Most of my research thus far has been online, on FindMyPast.com, FamilySearch.com, Ancestry.com, and even just plain old Google.com. I have also been speaking to my grandfather a lot on the subject, pressing him for any detail he can muster up. In a few short weeks with a few short details, I have already found more information online than I expected. The internet is truly an incredible place. With the information my grandfather provided me, I was able to find death, marriage, and census records for my great grandfather and his two siblings: a brother, Jacob and sister, Rose. I continued building my family tree with the last set of names my grandfather could remember on that side, Abraham and Ruth, his aunt Rose’s kids. I realized—I hoped—they must have kids, and those kids might have kids that might be around my age. Suddenly I had living family members I’d never known existed. I had to find them. I did—and they live just under 30 minutes away from me.

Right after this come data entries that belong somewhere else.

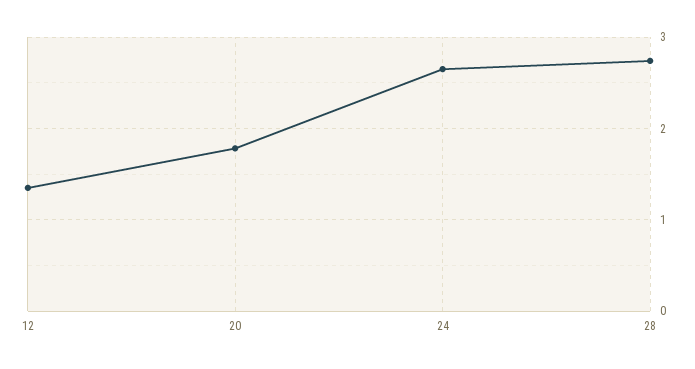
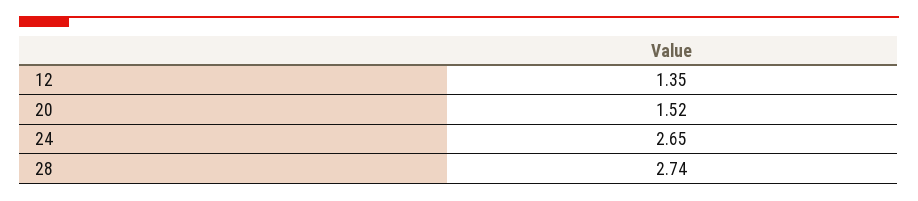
  {
    "12": 1.35,
-   "20": 1.8,
+   "20": 1.52,
    "24": 2.65,
    "28": 2.74
  }

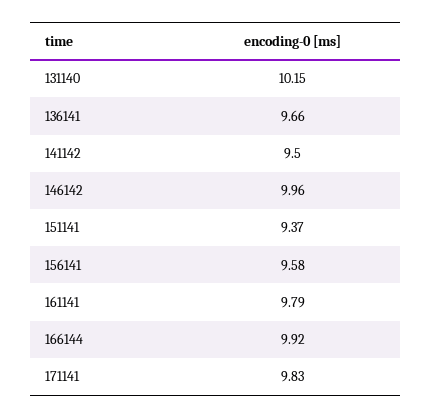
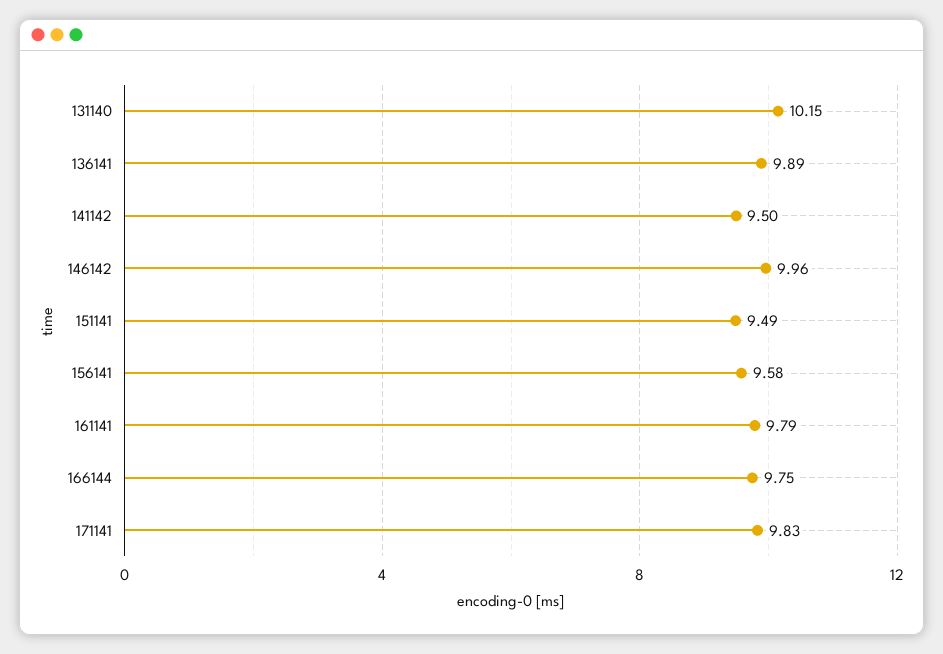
  {
    "131140": 10.15,
-   "136141": 9.66,
+   "136141": 9.89,
    "141142": 9.5,
    "146142": 9.96,
-   "151141": 9.37,
+   "151141": 9.49,
    "156141": 9.58,
    "161141": 9.79,
-   "166144": 9.92,
+   "166144": 9.75,
    "171141": 9.83
  }

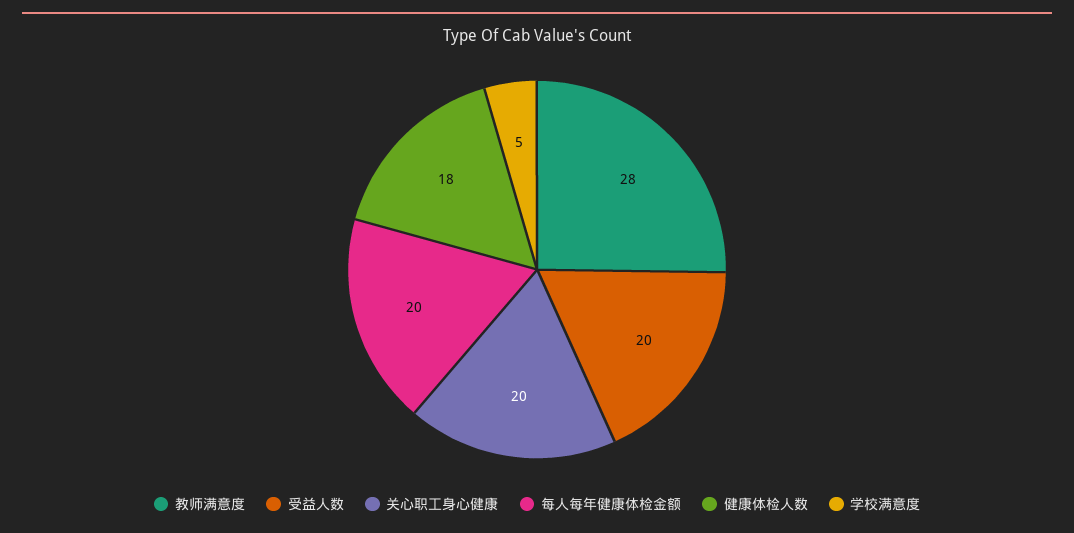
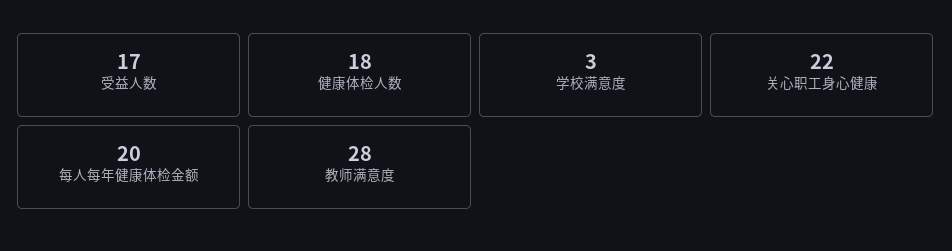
  {
    "教师满意度": 28,
-   "受益人数": 20,
+   "受益人数": 17,
-   "关心职工身心健康": 20,
+   "关心职工身心健康": 22,
    "每人每年健康体检金额": 20,
    "健康体检人数": 18,
-   "学校满意度": 5
+   "学校满意度": 3
  }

The next part of my genealogical journey will focus on continuing to fill in the blanks on Irving’s side of the family. I am still working on finding a way to expand the tree above my great grandfather to find out more information about my relatives that lived in Poland. I feel so lucky to have the resources and guidance of the NYG&B in pursuing this individual project. They have fostered and encouraged my passion for genealogy and history in general. I can’t wait to continue this project during and after my time here.
Brielle Brook is a rising senior history major at Vassar College.